One of the wildest functions of apocalypse is the possibility that it can fit in the breadth of a year depending on the eye beholding the end. But also how would we know how many worlds have ended before our own? It’s a question rife within this gorgeous suite of poems from Safia Elhillo pronounced most hauntingly at the end of her 2nd poem “Scenes from the Concluding World.” Elhillo writes “because we live a clean / unbroken line because our small & personal world / has not yet ended we believe a world never has.” This is where Elhillo’s speaker meets us, at 17 and at the dissolution of two worlds.
Make no mistake a world can end more than once and for the same person. The apocalypse our arrogance leads us to believe in has three definitions for a reason.

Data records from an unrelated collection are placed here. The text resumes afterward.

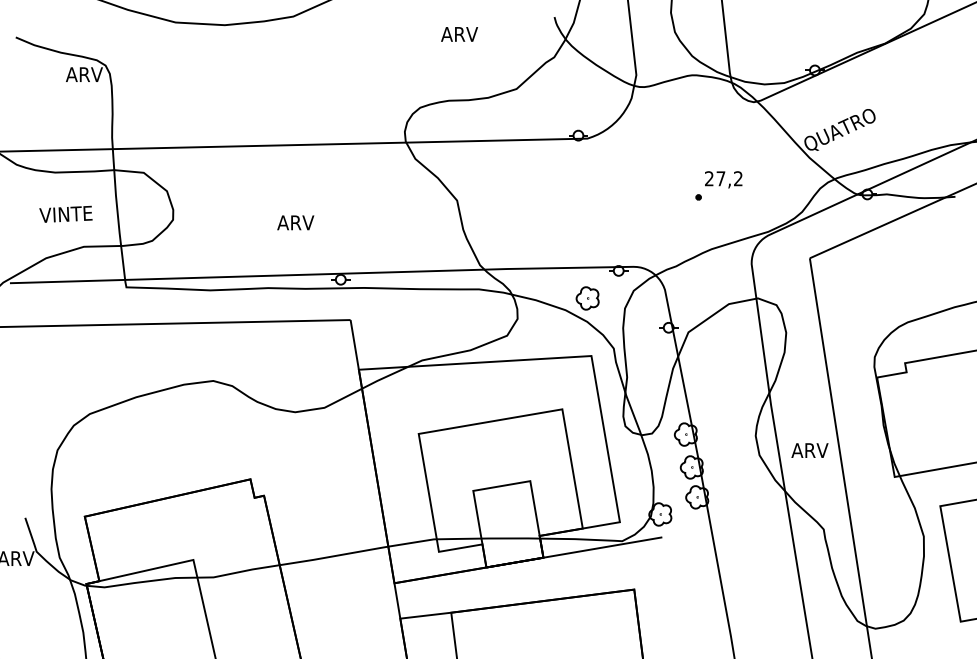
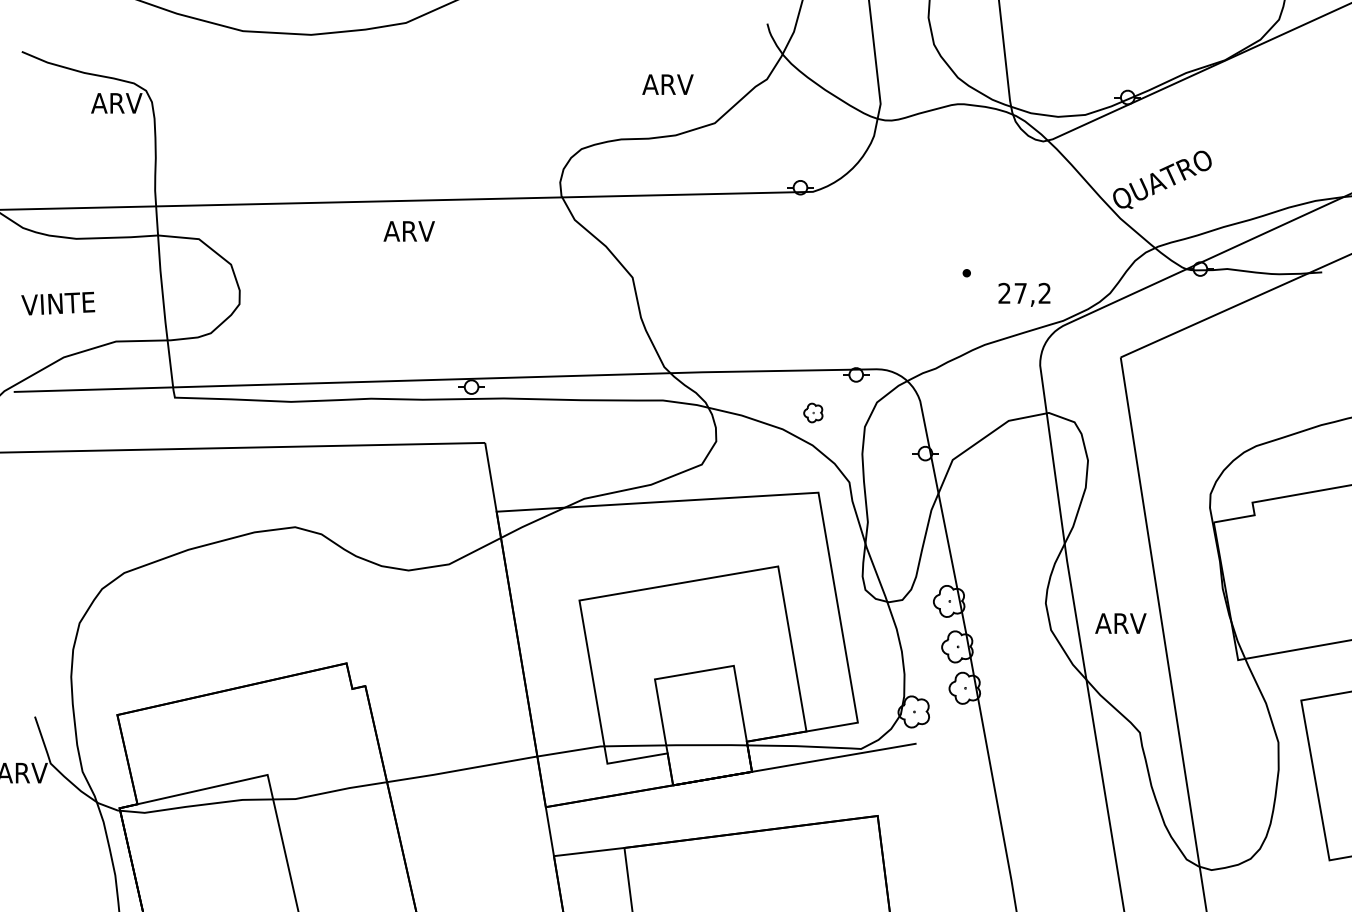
text: (459, 34) -> (667, 84), moved
text: (723, 179) -> (1024, 294), moved
text: (66, 214) -> (58, 303), moved
text: (295, 222) -> (408, 231), moved
part: (587, 298) -> (813, 412), size x0.6

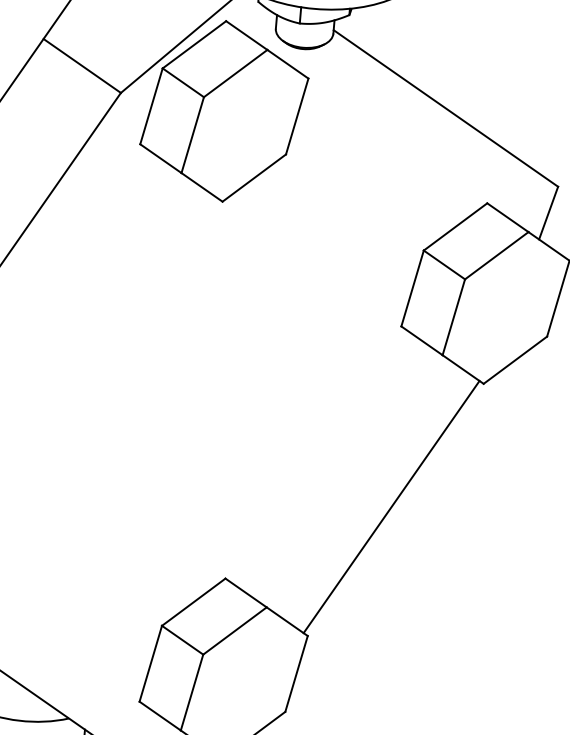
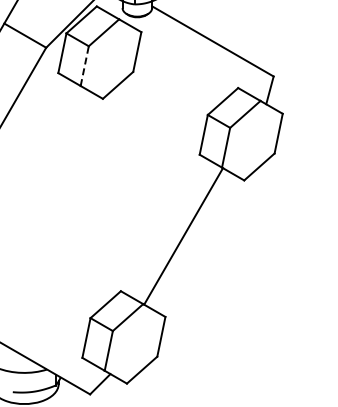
line: (192, 133) -> (84, 65), solid -> dashed
line: (391, 507) -> (183, 236), moved

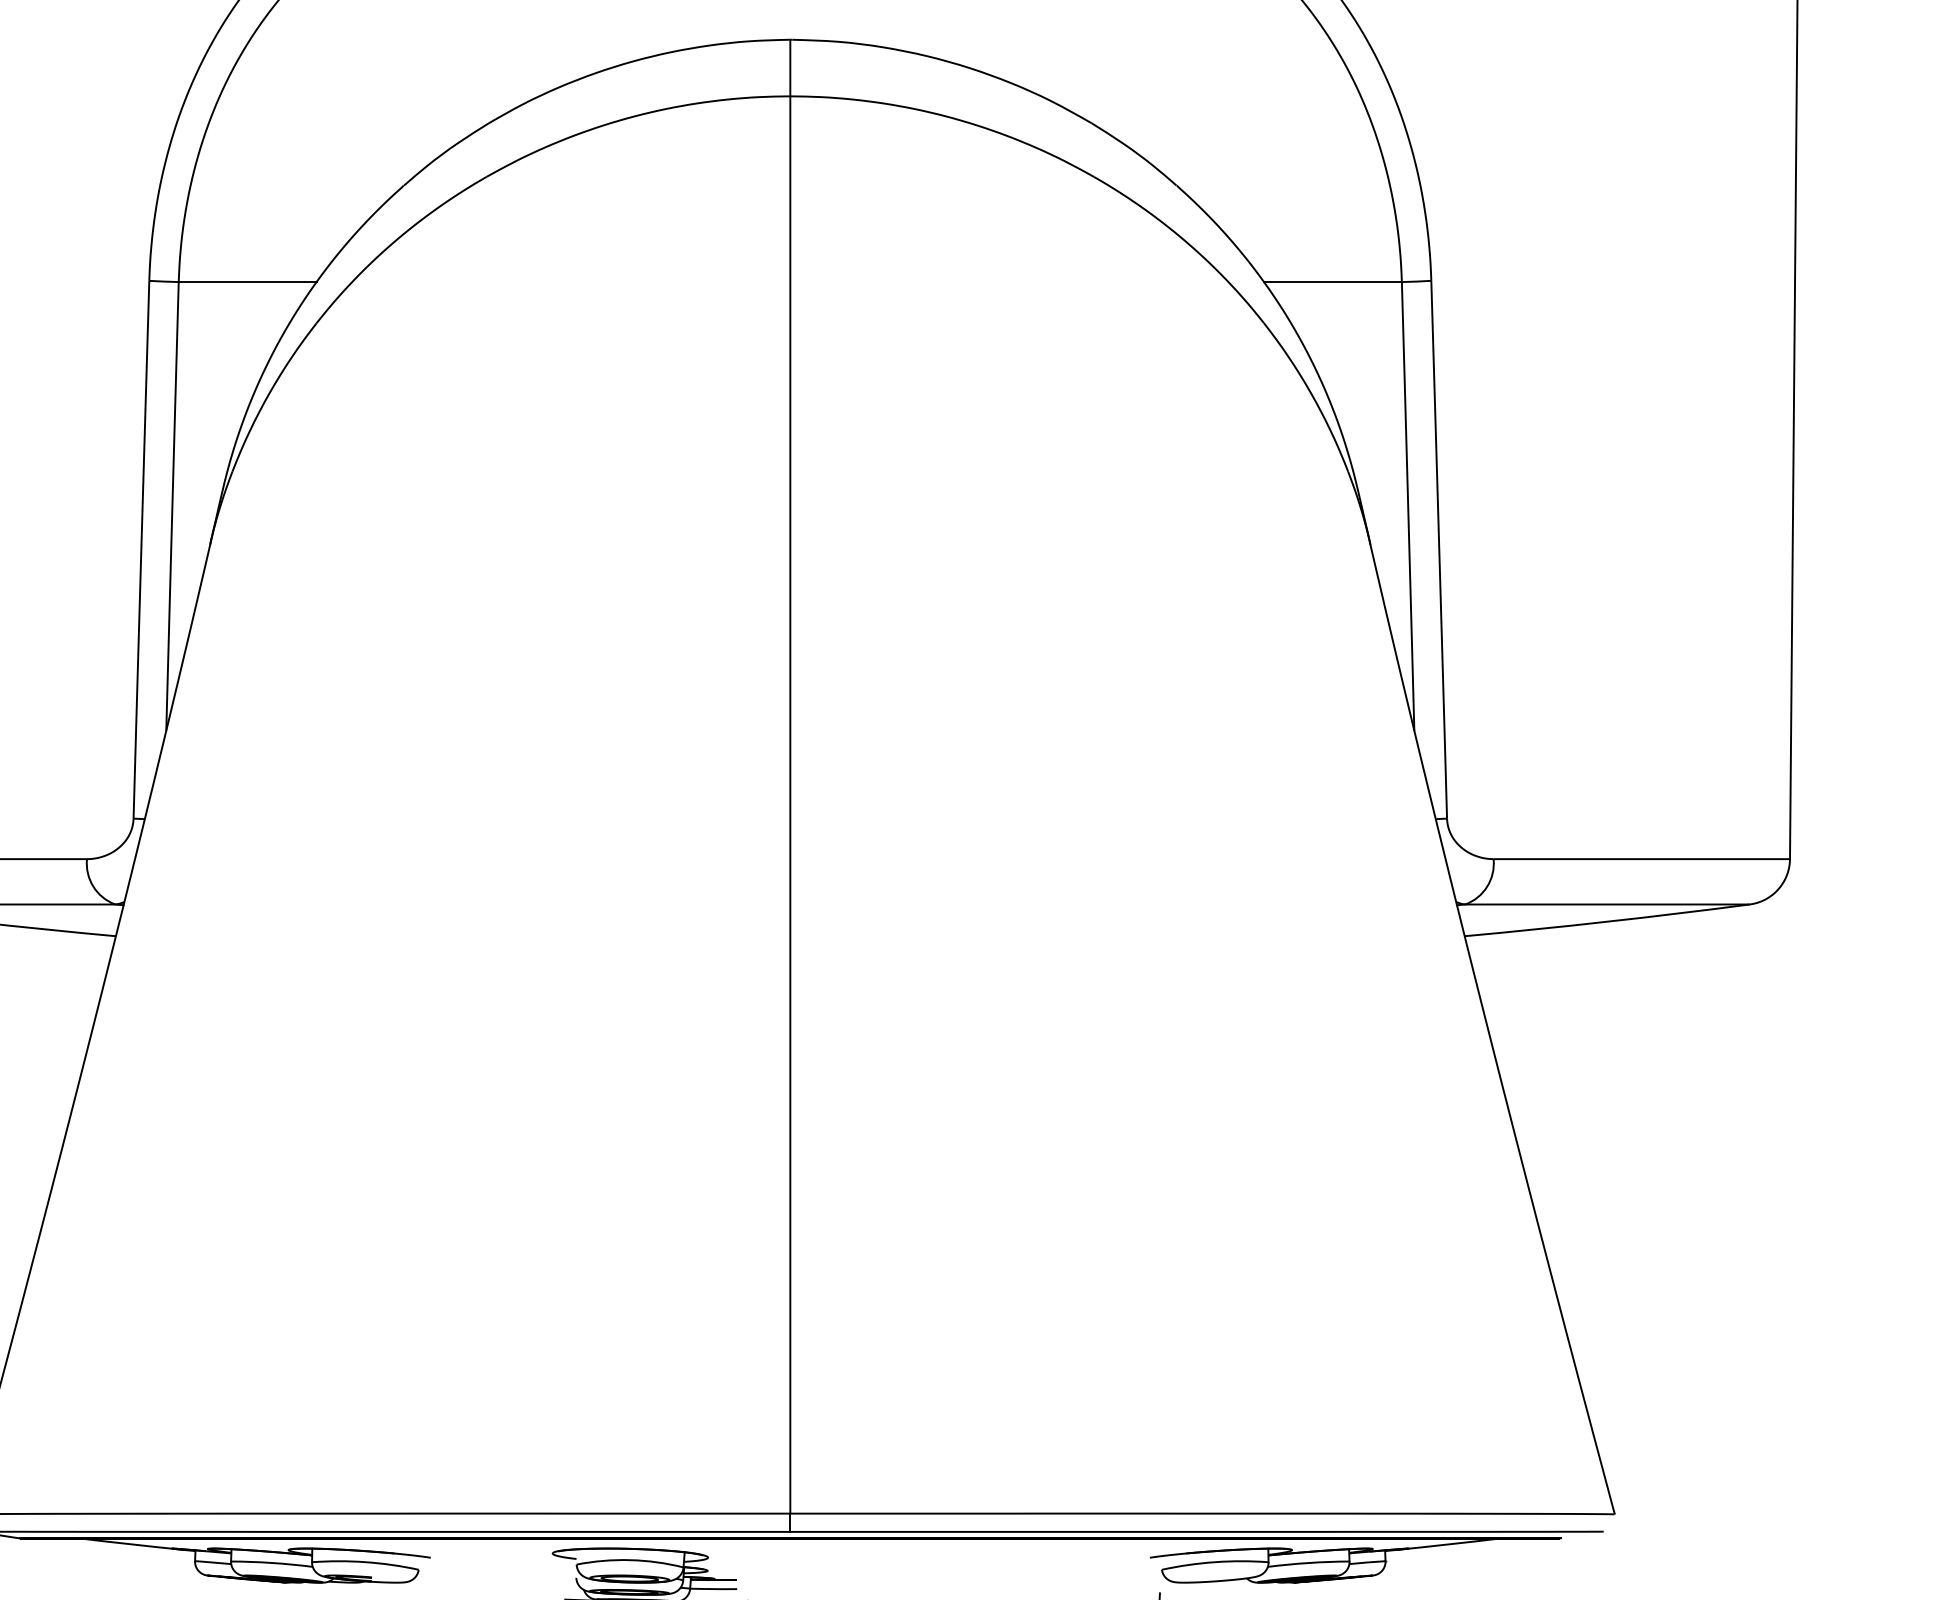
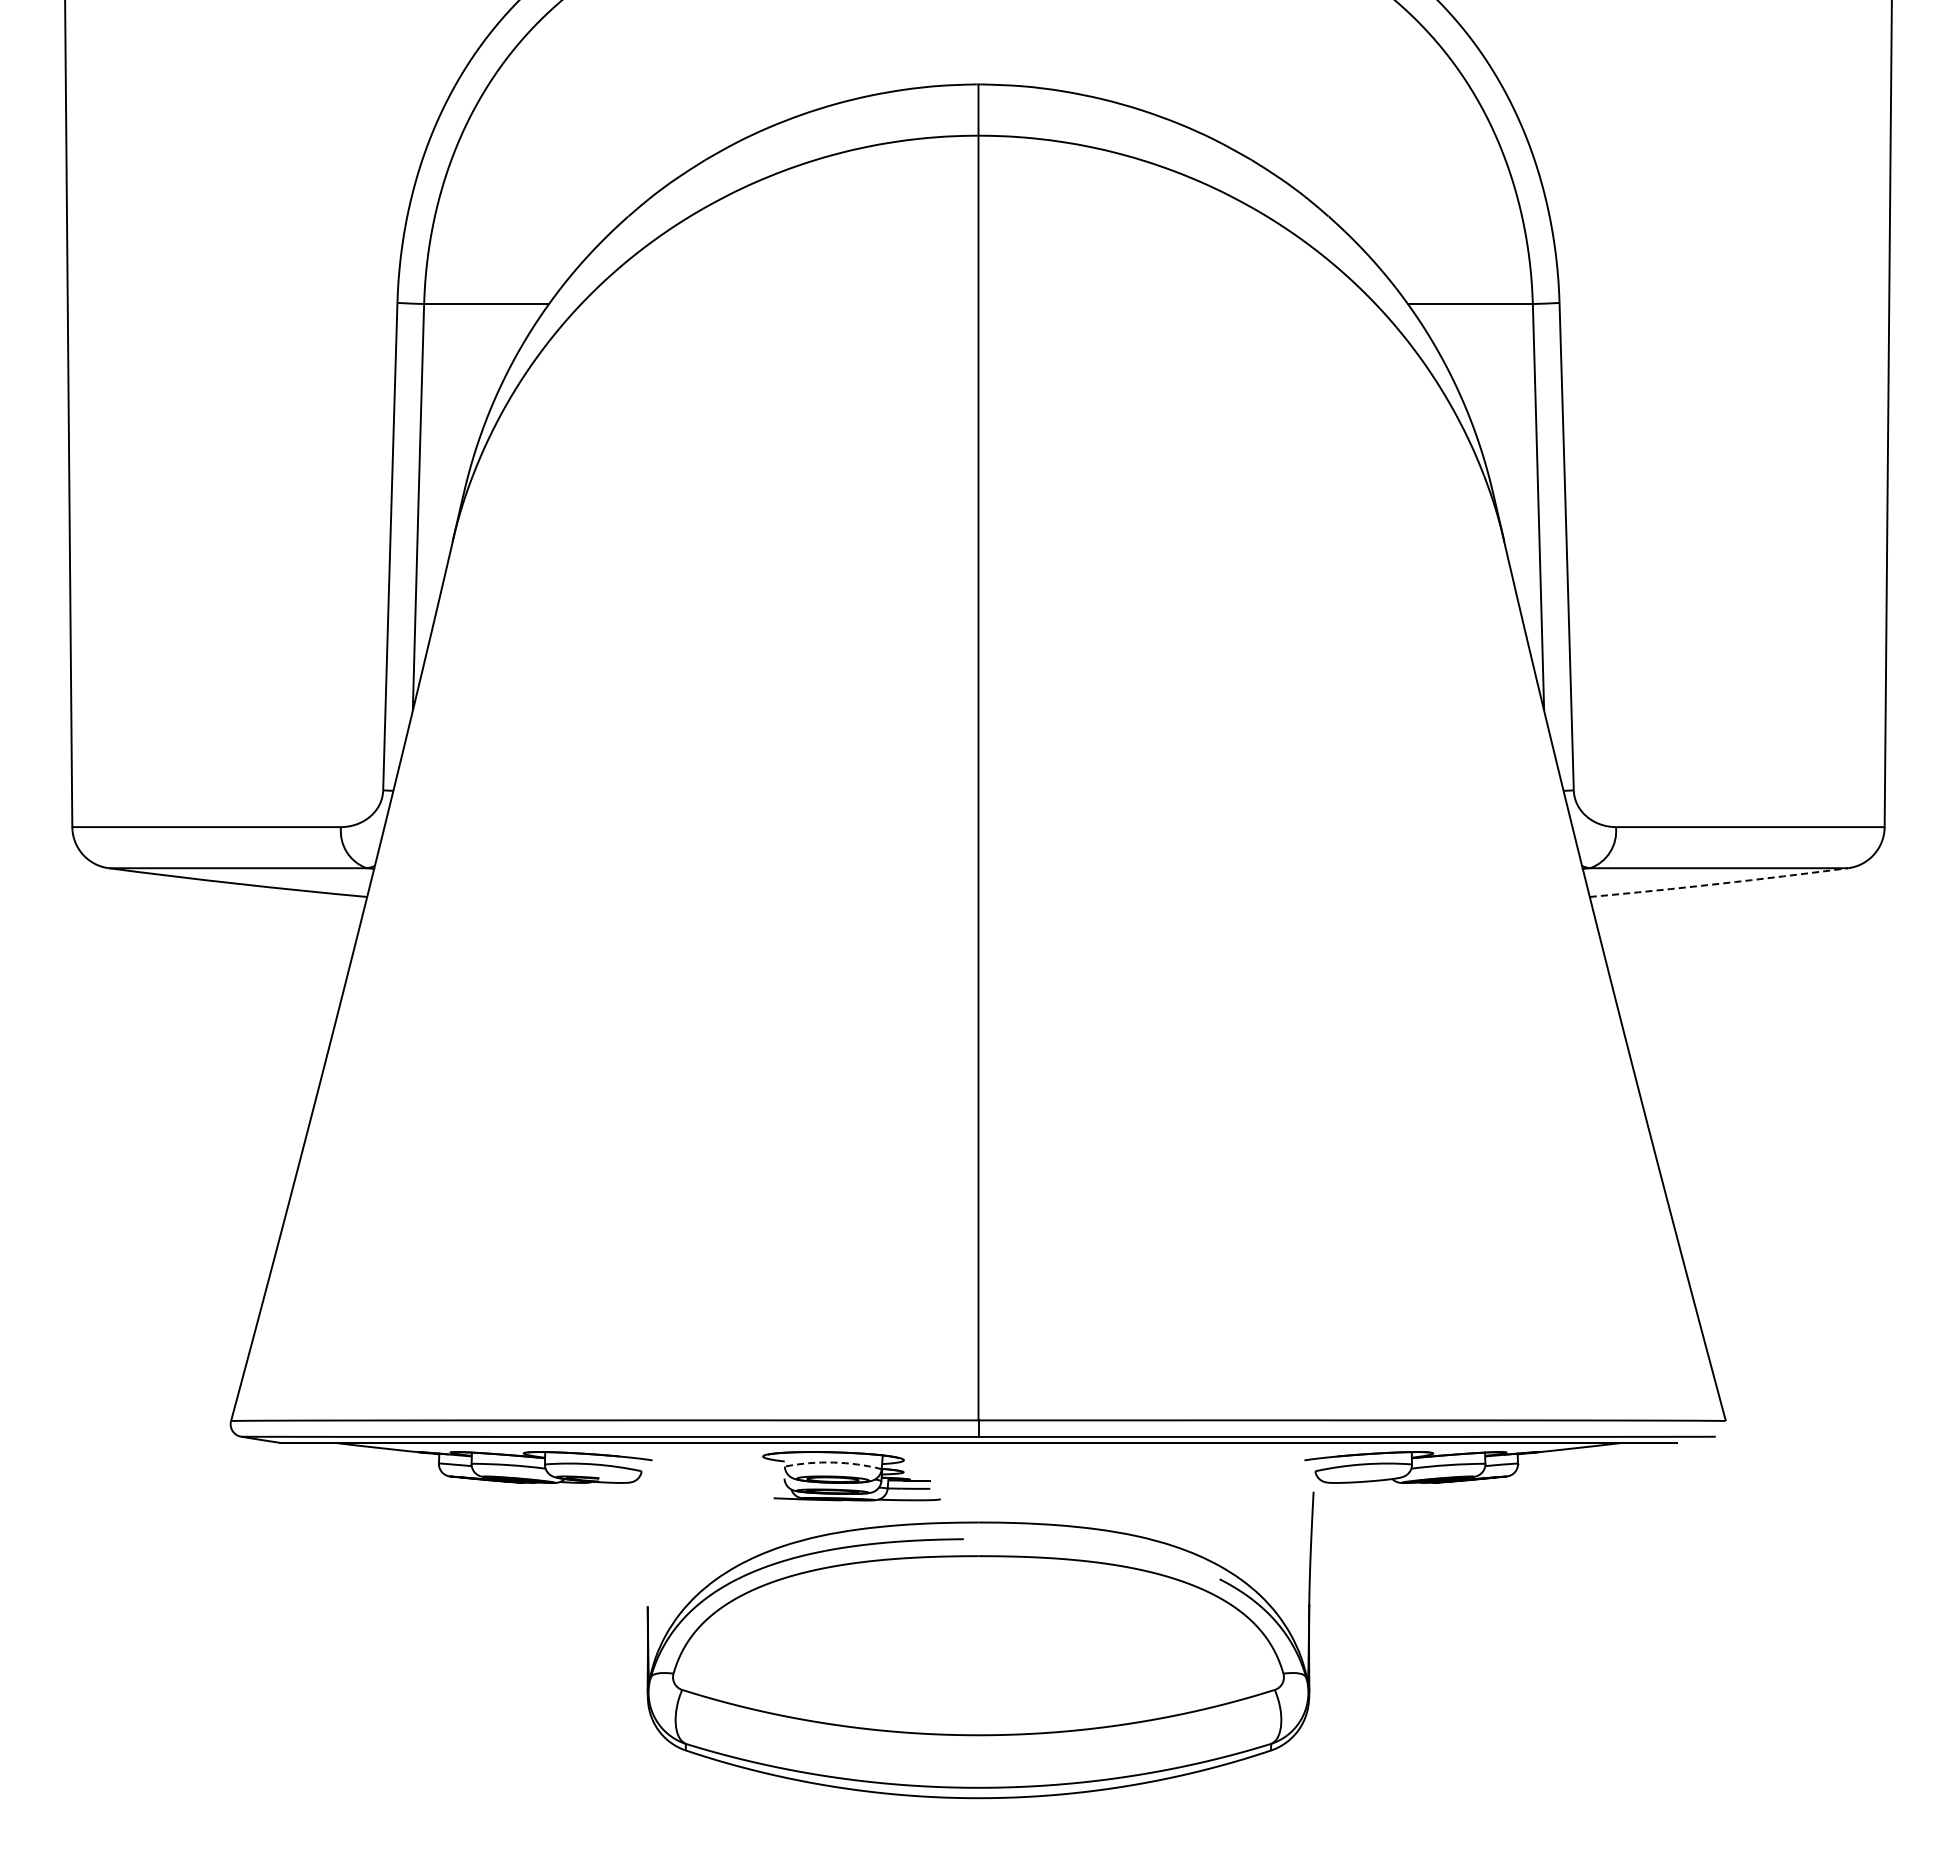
arc: (1607, 921) -> (1719, 883), solid -> dashed
arc: (630, 1560) -> (833, 1462), solid -> dashed

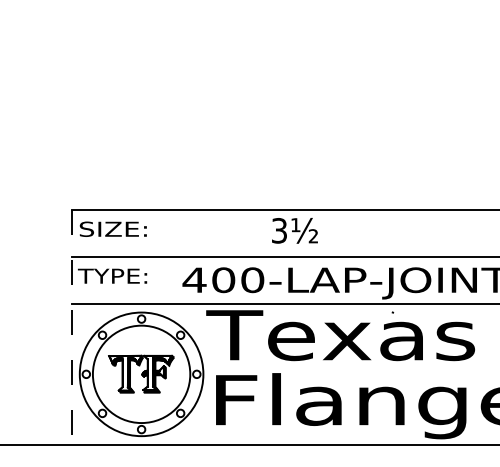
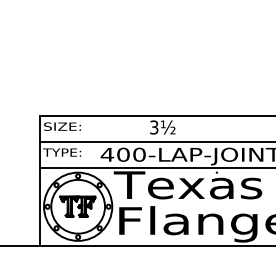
line: (71, 326) -> (39, 180), dashed -> solid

Here, I am as interested in the world that ends at 17 for a young woman of color as I am the flooding world that will leave, Elhillo almost hopes, a new draft of the world “lush with hanging gardens angerless lapis waters” where “our bodies roam unbeaten unshot / unbruised by stranger’s hands.” Masculinity is by design the kind of roaming disaster that has ended a number of worlds that we do not name anymore and for some our silence is because our own small & personal world has been touched but not yet ended.
Justified fear of what masculinity can and has already burned follows the monostich structure of Elhillo’s “Men Follow Me” where each line is an action taken in isolation. In the white space between each action the speaker must learn to attempt safety there is the deep sense of danger that pervades being stalked, hunted, “the echo of footsteps giving them hundreds of bodies”. Similar to Elhillo’s contemporary Carl Phillips’ attention to the color Blue, Elhillo returns to 17, to men’s desire for eighteen; a concluding world where the speaker finds herself wondering if men’s predatory following will continue “maybe even when I die & step away from my mottled body”. It feels reductive to call these poems “timely” when what Elhillo is demonstrating with stunning precision is that the obsession indicates this is the time that is every time, the age that is every age, the world that ends daily and everywhere.
As the sun sets on the brief world Elhillo has invited us into the anxiety around the impending shadows emerges in “Self Portrait as Karintha.” Here Elhillo departs from the monostich structure of the previous two poems in favor of tighter quintets each setting scenes, small worlds pleading “can’t you see” before the sun goes down, leaving the dusk of the poem’s namesake. These quintets give way to the prose length line and the structured absences of the poem’s final stanza “&want [ ] &want &want to [ ] me they [forget] how old I am they take” And within the echo of each bracket, men like locusts, a plague of footsteps, hundreds of bodies.